Das Buch ist zwar sehr unterhaltsam, jedoch auf keinen Fall leichte Kost. Schonungslos ehrlich spricht der Erzähler über die Gräueltaten, die in Nazi Deutschland stattfanden und nicht selten läuft einem beim Lesen ein Schauer über den Rücken. Auf der einen Seite steht die kindlich unschuldige Sicht Liesels, auf der anderen die abgeklärte erwachsene des Todes. Und mittendrin der/die Lesende, hin- und hergerissen zwischen Hoffnung und unvorstellbaren Tatsachen.
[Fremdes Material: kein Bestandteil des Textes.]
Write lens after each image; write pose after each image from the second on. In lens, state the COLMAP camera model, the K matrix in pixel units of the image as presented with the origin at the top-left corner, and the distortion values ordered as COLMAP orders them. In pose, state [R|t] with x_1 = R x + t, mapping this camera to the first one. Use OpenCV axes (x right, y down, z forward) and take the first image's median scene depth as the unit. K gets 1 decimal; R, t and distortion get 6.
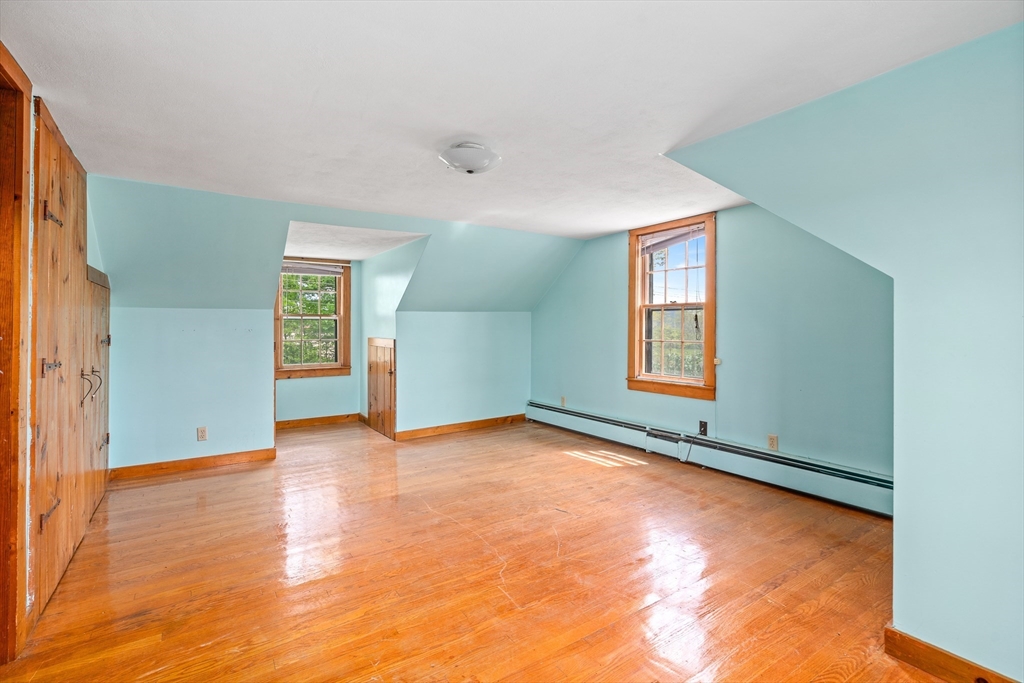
lens RADIAL K [[479.1, 0, 506.5], [0, 479.1, 333.2], [0, 0, 1]] dist [-0.003037, -0.000575]
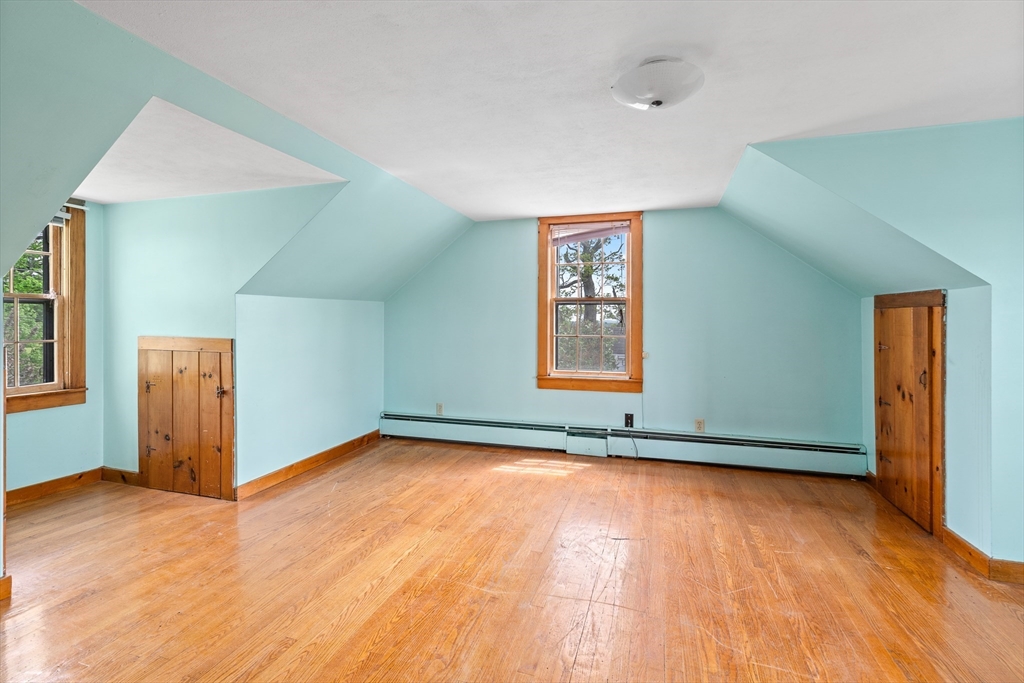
lens RADIAL K [[479.1, 0, 506.5], [0, 479.1, 333.2], [0, 0, 1]] dist [-0.003037, -0.000575]
pose [[0.775519, -0.008585, 0.631265, -0.407464], [0.001206, 0.999926, 0.012117, -0.001876], [-0.631323, -0.008635, 0.775472, 0.339348]]
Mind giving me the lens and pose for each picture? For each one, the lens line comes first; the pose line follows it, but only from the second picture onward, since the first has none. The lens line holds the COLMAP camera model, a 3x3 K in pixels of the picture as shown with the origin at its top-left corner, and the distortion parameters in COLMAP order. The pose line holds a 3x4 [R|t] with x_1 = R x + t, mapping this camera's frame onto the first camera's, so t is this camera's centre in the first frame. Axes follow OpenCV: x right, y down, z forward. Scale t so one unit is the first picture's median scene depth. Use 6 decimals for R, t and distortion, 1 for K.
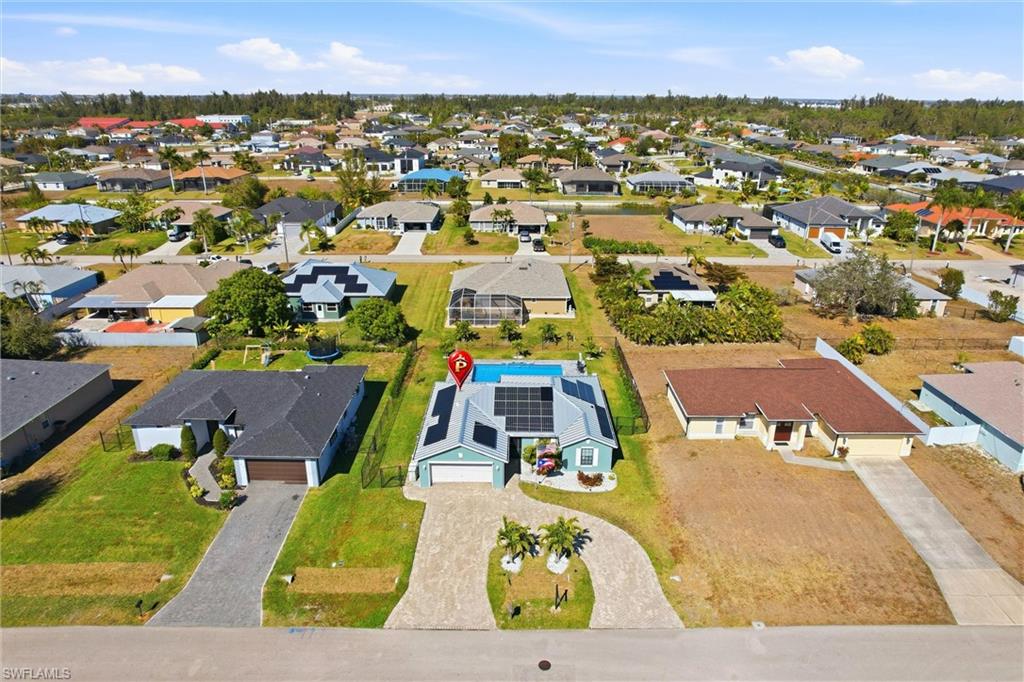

Ich habe mich während dem Lesen immer wieder über das Geschilderte erschrocken, obwohl ich über diesen dunklen Teil der deutschen Geschichte Bescheid wusste.
Die Sprache ist einfach und doch sehr tiefgründig. Sie erweckt in den Lesenden schöne wie auch schlimme Bilder. Zusak arbeitet das Thema der Judenverfolgung und das des Krieges in sehr poetischer Art und Weise auf. Bildhafte Vergleiche und Metaphern helfen den Lesenden, die unfassbaren Ereignisse zu verstehen, oder mindestens nachzuvollziehen. Ein weiteres Stilmittel, welches man nicht selten antrifft in diesem Buch sind Vorahnungen. Manchmal kommen diese sogar einem Spoiler ziemlich nahe. Doch trotz oder gerade wegen dieser Hinweise, entsteht ein unglaublicher Spannungsbogen und die Lesenden werden zum Weiterlesen animiert.
Ein wahres Wortwunder, was Zusak da vollbracht hat. Die ausgereiften, vielschichtigen Figuren, die berührende Geschichte eines jungen Mädchens und der unglaublich philosophische Umgang mit Sprache, machen dieses Buch zu einem Kunstwerk. Auch wenn über 500 Seiten wohl viele Lesende abschrecken, lohnt es sich, jede dieser Seiten zu lesen. Achtung: Wer einmal anfängt, kann nicht mehr aufhören! Ich empfehle das Buch allen weiter, die eine mitreissende und zugleich unfassbar tragische Geschichte lesen möchten, welche das Herz berührt und eine ganz neue Sicht auf das Leben, den Tod und die Kraft der Worte eröffnet.